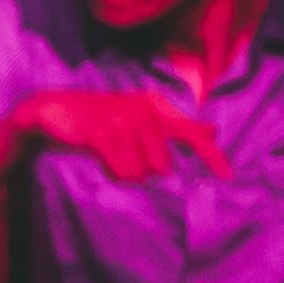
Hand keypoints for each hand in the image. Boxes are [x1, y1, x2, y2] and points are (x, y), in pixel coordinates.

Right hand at [11, 84, 224, 181]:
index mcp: (155, 106)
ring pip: (141, 171)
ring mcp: (121, 119)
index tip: (228, 176)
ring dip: (127, 173)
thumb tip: (213, 131)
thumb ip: (177, 125)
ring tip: (113, 158)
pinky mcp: (100, 132)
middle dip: (146, 171)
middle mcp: (142, 109)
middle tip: (125, 157)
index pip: (190, 133)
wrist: (55, 109)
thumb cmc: (103, 117)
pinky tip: (103, 160)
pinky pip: (120, 170)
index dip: (211, 156)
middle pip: (162, 165)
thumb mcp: (141, 115)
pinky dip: (114, 173)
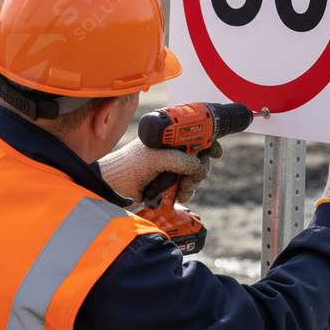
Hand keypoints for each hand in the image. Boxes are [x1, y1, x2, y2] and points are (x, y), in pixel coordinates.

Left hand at [98, 139, 222, 204]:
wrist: (112, 188)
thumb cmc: (129, 166)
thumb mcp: (157, 158)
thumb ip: (181, 161)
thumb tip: (200, 167)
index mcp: (167, 137)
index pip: (195, 134)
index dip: (208, 141)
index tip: (216, 152)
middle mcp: (170, 150)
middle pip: (199, 156)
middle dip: (200, 168)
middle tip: (192, 177)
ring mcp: (169, 167)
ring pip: (194, 174)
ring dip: (192, 183)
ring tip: (182, 188)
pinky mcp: (167, 184)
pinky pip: (186, 187)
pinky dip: (186, 192)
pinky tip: (178, 196)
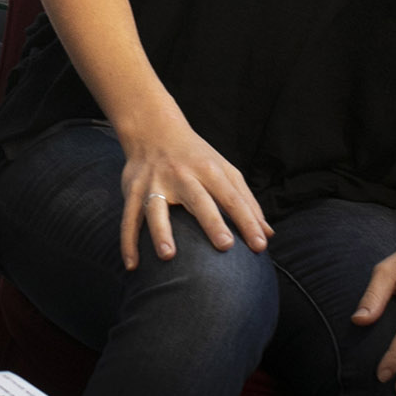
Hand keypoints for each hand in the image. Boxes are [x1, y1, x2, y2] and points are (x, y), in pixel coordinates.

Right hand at [115, 113, 269, 269]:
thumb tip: (267, 234)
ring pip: (156, 207)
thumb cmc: (195, 156)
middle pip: (198, 199)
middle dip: (211, 222)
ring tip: (167, 255)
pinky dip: (128, 242)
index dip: (247, 220)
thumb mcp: (224, 170)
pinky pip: (128, 218)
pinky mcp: (133, 190)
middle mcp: (182, 175)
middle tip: (224, 246)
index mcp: (208, 170)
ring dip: (161, 231)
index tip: (260, 245)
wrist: (152, 129)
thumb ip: (246, 201)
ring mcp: (155, 182)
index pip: (231, 197)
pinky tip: (132, 266)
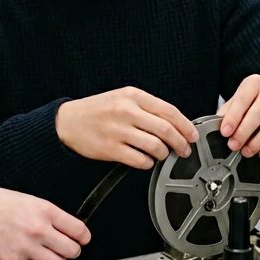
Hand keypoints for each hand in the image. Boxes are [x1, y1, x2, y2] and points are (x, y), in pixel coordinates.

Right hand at [0, 178, 91, 259]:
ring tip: (49, 254)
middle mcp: (39, 230)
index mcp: (45, 211)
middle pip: (72, 250)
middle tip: (66, 247)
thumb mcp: (30, 199)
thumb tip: (69, 227)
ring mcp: (27, 247)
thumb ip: (51, 214)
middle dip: (72, 250)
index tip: (82, 239)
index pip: (79, 230)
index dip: (84, 237)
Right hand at [56, 87, 197, 170]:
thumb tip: (174, 123)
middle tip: (184, 150)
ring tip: (162, 154)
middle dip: (180, 143)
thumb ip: (146, 107)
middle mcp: (126, 111)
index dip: (186, 125)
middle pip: (166, 129)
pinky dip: (147, 163)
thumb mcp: (122, 98)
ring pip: (155, 146)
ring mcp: (118, 130)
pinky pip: (139, 160)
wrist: (67, 121)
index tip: (193, 135)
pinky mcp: (111, 149)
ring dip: (164, 154)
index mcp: (132, 96)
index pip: (169, 111)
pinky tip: (145, 160)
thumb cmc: (97, 110)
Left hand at [218, 76, 259, 158]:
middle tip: (234, 145)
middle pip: (259, 113)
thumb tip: (218, 127)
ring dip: (258, 141)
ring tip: (247, 151)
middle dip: (244, 132)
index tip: (225, 132)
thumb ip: (228, 112)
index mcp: (255, 83)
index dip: (233, 118)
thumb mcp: (237, 101)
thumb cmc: (253, 100)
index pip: (243, 99)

-- -- --

- _WHAT IS REQUIRED_
If a picture appears in the data, omit it; transcribe all the rest exactly.

- _RESULT OF THIS TASK_
Hand keypoints for each hand in the image. Boxes are [x1, y1, x2, y2] and points are (x, y), in pixel coordinates.

Right hand at [11, 84, 224, 181]:
index mcp: (155, 106)
ring pip: (141, 171)
ring mcp: (121, 119)
index tip: (228, 176)
ring dip: (127, 173)
thumb tip: (213, 131)
thumb ip: (177, 125)
ring tip: (113, 158)
pinky mcp: (100, 132)
middle dip: (146, 171)
middle mcp: (142, 109)
middle tip: (125, 157)
index pip: (190, 133)
wrist: (55, 109)
thumb cmc: (103, 117)
pinky tip: (103, 160)
pinky pip: (120, 170)
index dip: (211, 156)
middle pip: (162, 165)
thumb mcp: (141, 115)
pinky dip: (114, 173)
Hand keypoints for each hand in the image. Boxes are [x1, y1, x2, y2] and points are (x, y), in pixel coordinates.

Left hand at [98, 139, 222, 204]:
wrist: (112, 188)
thumb cmc: (129, 166)
thumb mcp: (157, 158)
thumb ip: (181, 161)
thumb tip: (200, 167)
index mcp: (167, 137)
index pip: (195, 134)
index dip: (208, 141)
index tip: (216, 152)
middle mcp: (170, 150)
middle pip: (199, 156)
middle dip: (200, 168)
middle tip: (192, 177)
ring mcp: (169, 167)
ring pip: (194, 174)
ring dip: (192, 183)
ring tip: (182, 188)
pinky mcp: (167, 184)
pinky pip: (186, 187)
pinky dip: (186, 192)
pinky tip: (178, 196)
Hand keypoints for each hand in the image. Boxes are [x1, y1, x2, y2] and points are (x, y), in pixel coordinates.

Right hand at [115, 113, 269, 269]:
thumb tip: (267, 234)
ring pip: (156, 207)
thumb cmc: (195, 156)
middle pip: (198, 199)
middle dip: (211, 222)
ring tip: (167, 255)
pinky dip: (128, 242)
index dip: (247, 220)
thumb mcp: (224, 170)
pinky pip: (128, 218)
pinky mcp: (133, 190)
middle mcp: (182, 175)
middle tip: (224, 246)
index mcp: (208, 170)
ring dip: (161, 231)
index tip: (260, 245)
wrist: (152, 129)
thumb ip: (246, 201)
ring mcp: (155, 182)
index pip: (231, 197)
pinky tip: (132, 266)
Hand keypoints for each hand in the image. Boxes are [x1, y1, x2, y2] and points are (x, y), in pixel coordinates.

Right hand at [0, 178, 91, 259]:
ring tip: (49, 254)
middle mcp: (39, 230)
index mcp: (45, 211)
middle pip: (72, 250)
middle tip: (66, 247)
thumb mcp: (30, 199)
thumb tip: (69, 227)
ring mcp: (27, 247)
thumb ip: (51, 214)
middle dip: (72, 250)
index tip: (82, 239)
index pip: (79, 230)
index dip: (84, 237)
Right hand at [56, 87, 197, 170]:
thumb tip: (174, 123)
middle tip: (184, 150)
ring tip: (162, 154)
middle dip: (180, 143)
thumb ip: (146, 107)
middle mcp: (126, 111)
index dip: (186, 125)
middle pip: (166, 129)
pinky dip: (147, 163)
thumb mcp: (122, 98)
ring pip: (155, 146)
ring mcp: (118, 130)
pinky pip: (139, 160)
wrist: (67, 121)
index tip: (193, 135)
pinky mcp: (111, 149)
ring dip: (164, 154)
index mcp: (132, 96)
index pip: (169, 111)
pinky tip: (145, 160)
thumb cmc: (97, 110)
Left hand at [218, 76, 259, 158]:
middle tip: (234, 145)
middle pip: (259, 113)
thumb tip: (218, 127)
ring dip: (258, 141)
ring tip: (247, 151)
middle dip: (244, 132)
index tip: (225, 132)
thumb ip: (228, 112)
index mcp: (255, 83)
index dip: (233, 118)
thumb mcp: (237, 101)
thumb cmc: (253, 100)
index pip: (243, 99)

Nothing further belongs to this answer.